- Born: Michael Samuel Wilner March 14, 1970 (age 56) Toronto, Ontario, Canada
- Sports commentary career
- Team: Toronto Blue Jays
- Sport(s): Baseball, basketball, football, hockey

= Mike Wilner =

Canadian former baseball broadcaster

Michael Samuel Wilner (born March 14, 1970) is a Canadian former baseball broadcaster for the Toronto Blue Jays. From 2014 through 2020, he called play-by-play for the Blue Jays' radio broadcasts, and authored a blog on Sportsnet.ca/590. He formerly hosted a postgame radio call-in show called BlueJaysTalk on the Fan 590. He graduated from the University of Toronto in 1994. As of 11 February 2021, Wilner has been a baseball columnist for the Toronto Star.

==Broadcasting career==
Wilner began his broadcasting career at the University of Toronto in 1988, and was named sports director there a year later. During his tenure at the University of Toronto, Wilner did play-by-play for various sports including hockey, basketball, and football. Wilner began his professional broadcasting career at the age of 19 with the Class-A Welland Pirates. He later did play-by-play for various baseball teams including the Class-A Watertown Indians, and the Double-A Hardware City Rock Cats. During the 2010 Winter Olympics, Wilner covered the 2010 Winter Olympics for the Fan 590, running the Whistler bureau with David Alter from Whistler, British Columbia.
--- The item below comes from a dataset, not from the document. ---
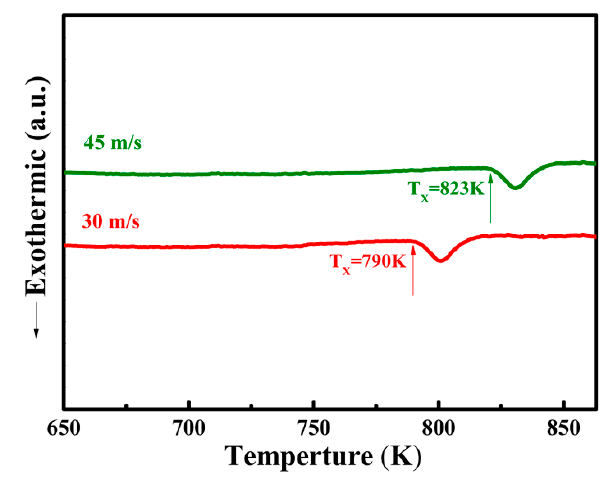
Figure 6. DSC curves of (TiZr) 0.5 (Ni 0.6 Cr 0.1 V 0.1 ) 2.1 alloy with spinning speeds of 30 m/s and 45 m/s.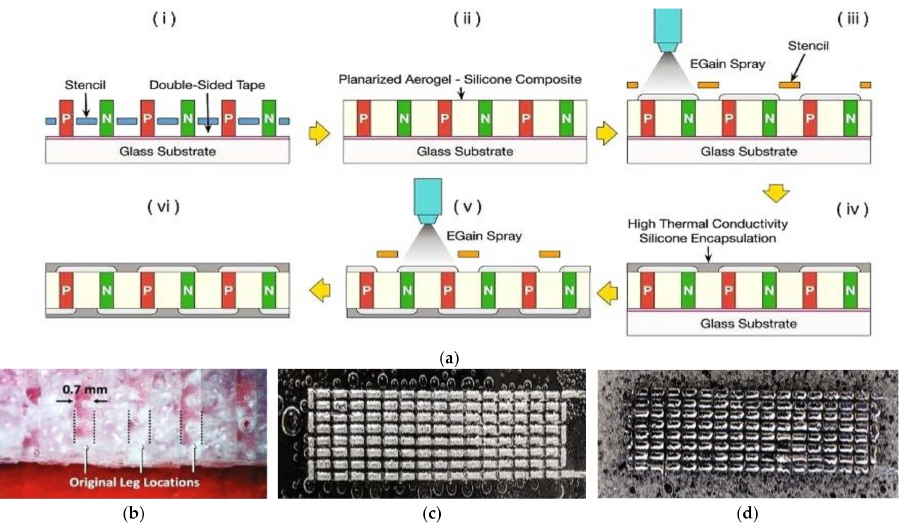
Figure 8. Flexible TEGs’ process of fabrication ( a ); The cross-section view at the microscope of a TEG after removing the legs ( b ); the surface of EGaIn interconnects on a module using pure PDMS ( c ) and aerogel-silicon filler ( d )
On June 1, 2010, Mike Wilner got into an argument during a media scrum with the Toronto Blue Jays manager Cito Gaston about Gaston's field level decision making. Wilner detailed the confrontation on his blog. A day later his employer, the Fan 590 announced Wilner would not be covering the team for several days, presumably a suspension though the Fan 590 refused to state the reason. Because Rogers Communications, owners of the Toronto Blue Jays, also owns the Fan 590, the suspension had at least the appearance of a case of media censorship. The Toronto Chapter of the Baseball Writers' Association of America issued a letter of protest suggesting the suspension was an attempt by the Blue Jays to muzzle media criticism. The controversy received coverage in all three of Toronto's daily newspapers, largely in sympathy with Wilner.
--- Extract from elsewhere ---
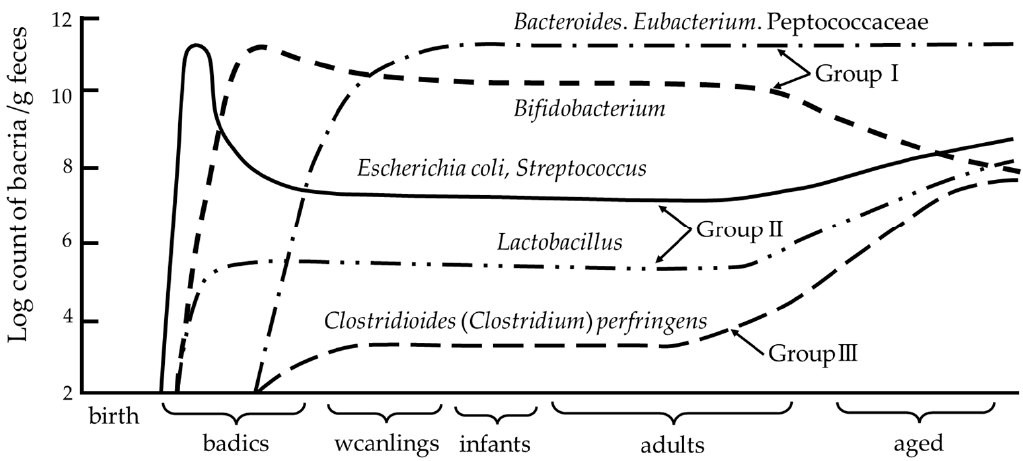
Figure 1. Age-related changes in intestinal microbiota.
In 2013, Wilner became a full-time play-by-play caller, along with his Blue Jays Talk duties, for all 162 games. From 2014 to 2017, Wilner performed play-by-play duties for select innings of all Toronto Blue Jays home games and many road games in the absence of Jerry Howarth. In 2018, following the retirement of longtime Blue Jays play-by-play commentator Jerry Howarth, Wilner called most Blue Jays games with Ben Wagner. He officially became the full-time radio play-by-play announcer with Wagner prior to the 2019 season. That same year, he was replaced by Scott MacArthur as host of the BlueJaysTalk radio show.
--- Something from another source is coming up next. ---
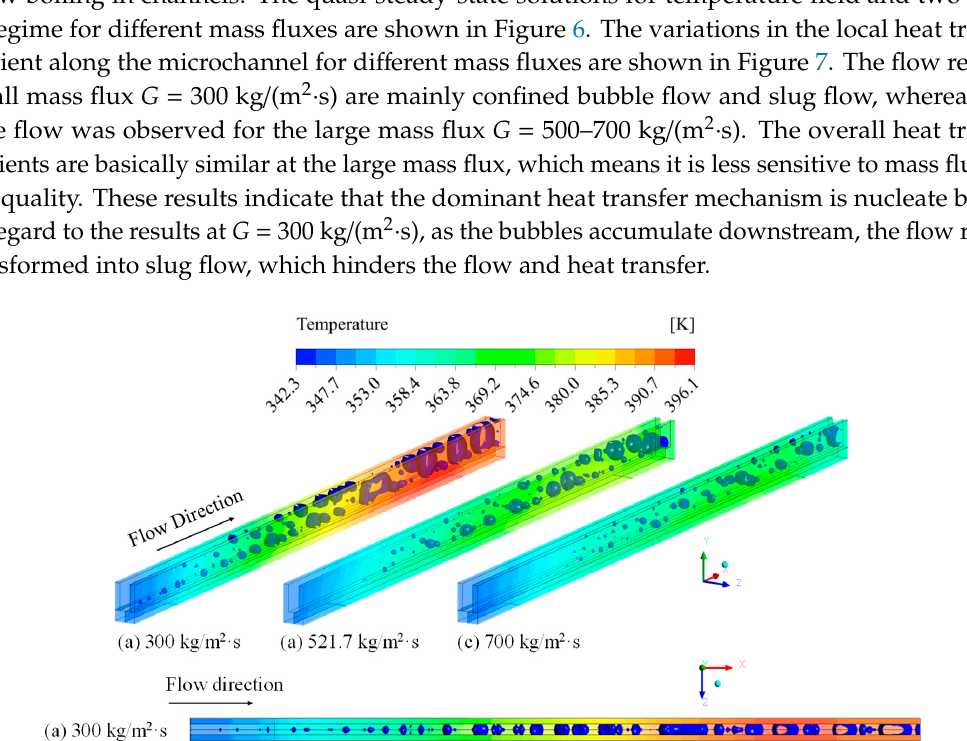
Figure 7. Variations in the local heat transfer coefficient along the flow stream for different mass fluxes. 3.3. Effect of Channel Height on the Flow Boiling In microchannels, the accumulation and growth of bubbles downstream of the channel can seriously impede the flow boiling heat transfer. The channel dimension has a significant influence on the distribution of bubbles whereas changing the heat transfer area. The effects of channel height on flow boiling in microchannels at G = 700 kg/(m 2 ·s) for the cross-section of 0.2 × 0.5 mm, 0.2 × 1.0 mm and 0.2 × 2.0 mm are investigated in the present study. The quasi-steady-state solutions of the temperature field and two-phase flow regime for different channel heights are shown in Figure 8. The temperature distribution of the heating wall and channel bottom wall along the flow direction is shown in Figure 9. It can be found that the height of the channel has a great influence on the bubble growth and the temperature distribution. The temperature of the heating wall and the channel bottom wall gradually decreases with the increasing channel height, and the temperature distribution also becomes more uniform.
Wilner continued as the Blue Jays play-by-play announcer through the 2020 season. However, on November 27, 2020, Sportsnet announced that Wilner would not return to the position in 2021. For his part, Wilner did not elaborate on any reasons behind the termination.

==Newspaper columnist==
On February 11, 2021, Wilner announced that he had become a baseball columnist for the Toronto Star. Wilner's work for the Toronto Star also includes hosting a weekly baseball-themed podcast, titled Deep Left Field, where he interviews various guests.

==Personal life==

Wilner is divorced, and together with his ex-wife from Buenos Aires, Argentina, they have two daughters and he resides in Mississauga.

Wilner's brother, Norman Wilner, has been a film critic for Now and a programmer for the Toronto International Film Festival.